Energy efficient operation of distillation columns and a reactor applying irreversible thermodynamics

Abstract

In this thesis the entropy production rate of diabatic distillation columns and a SO2 converter were minimised. This is the same as maximising the second law energy efficiency of the systems. The development of chemical industry can be made more sustainable by knowing this minimum. We found that the entropy production rate of distillation could be reduced up to 50%. In order to achieve this reduction, heat exchangers were added on each tray. The characteristics of an optimum distillation column were presented. Furthermore, the entropy production rate of a SO2 converter was reduced with 16.7% by altering the heights of catalytic beds, transfer areas of heat exchangers, and temperature differences over heat exchangers. These reductions show that there is still a large improvement potential in chemical industry.

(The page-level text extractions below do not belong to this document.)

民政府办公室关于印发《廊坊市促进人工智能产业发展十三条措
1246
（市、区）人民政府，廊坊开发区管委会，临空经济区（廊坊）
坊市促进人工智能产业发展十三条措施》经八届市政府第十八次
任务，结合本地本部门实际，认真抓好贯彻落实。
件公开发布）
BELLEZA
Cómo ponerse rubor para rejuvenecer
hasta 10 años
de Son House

By applying the improved operations the world oil production can be reduced in the order of magnitude of 1%. A similar reduction in the emission of the greenhouse gas CO2 can be expected.

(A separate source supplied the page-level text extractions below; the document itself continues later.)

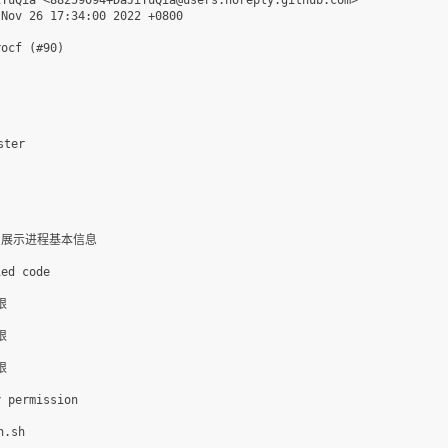
Nov 26 17:34:00 2022 +0800

ocf (#90)

ter



cfs展示进程基本信息

ed code







 permission

.sh
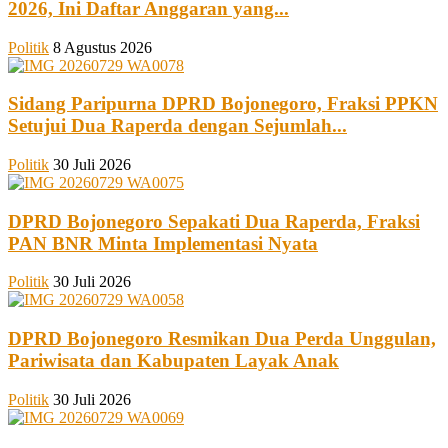
2026, Ini Daftar Anggaran yang...
Politik
8 Agustus 2026
Sidang Paripurna DPRD Bojonegoro, Fraksi PPKN
Setujui Dua Raperda dengan Sejumlah...
Politik
30 Juli 2026
DPRD Bojonegoro Sepakati Dua Raperda, Fraksi
PAN BNR Minta Implementasi Nyata
Politik
30 Juli 2026
DPRD Bojonegoro Resmikan Dua Perda Unggulan,
Pariwisata dan Kabupaten Layak Anak
Politik
30 Juli 2026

For deriving the entropy production rate in a systematic manner the theory of irreversible thermodynamics was useful. A simpler and a more complicated equation for the entropy production rate of distillation were derived. The simpler equation used only one force-flux product. It was suitable for minimisation of the entropy production rate of columns with the assumption of equilibrium between the outlets on each tray. The more complicated equation was able to describe satisfactorily the entropy production rate of an experimental column that separated the non-ideal mixture water-ethanol. It was next used to derive an extended set of transport equations for distillation, that includes the interface and the Soret effect (or thermal diffusion). Finally, irreversible thermodynamics was used to describe the contributions to the entropy production rate of heat transfer in heat exchangers. This contribution had a significant impact on the results of the minimisations.

A method that can provide the chemical industry the thermodynamically optimum operation of distillation columns and reactors was constructed and exemplified. Once the system and its boundaries are determined, the objective function with its constraints and variables are set up. Several suitable minimisation procedures exist. Finally, the design of the thermodynamically optimum system is obtained from the state of minimum entropy production rate.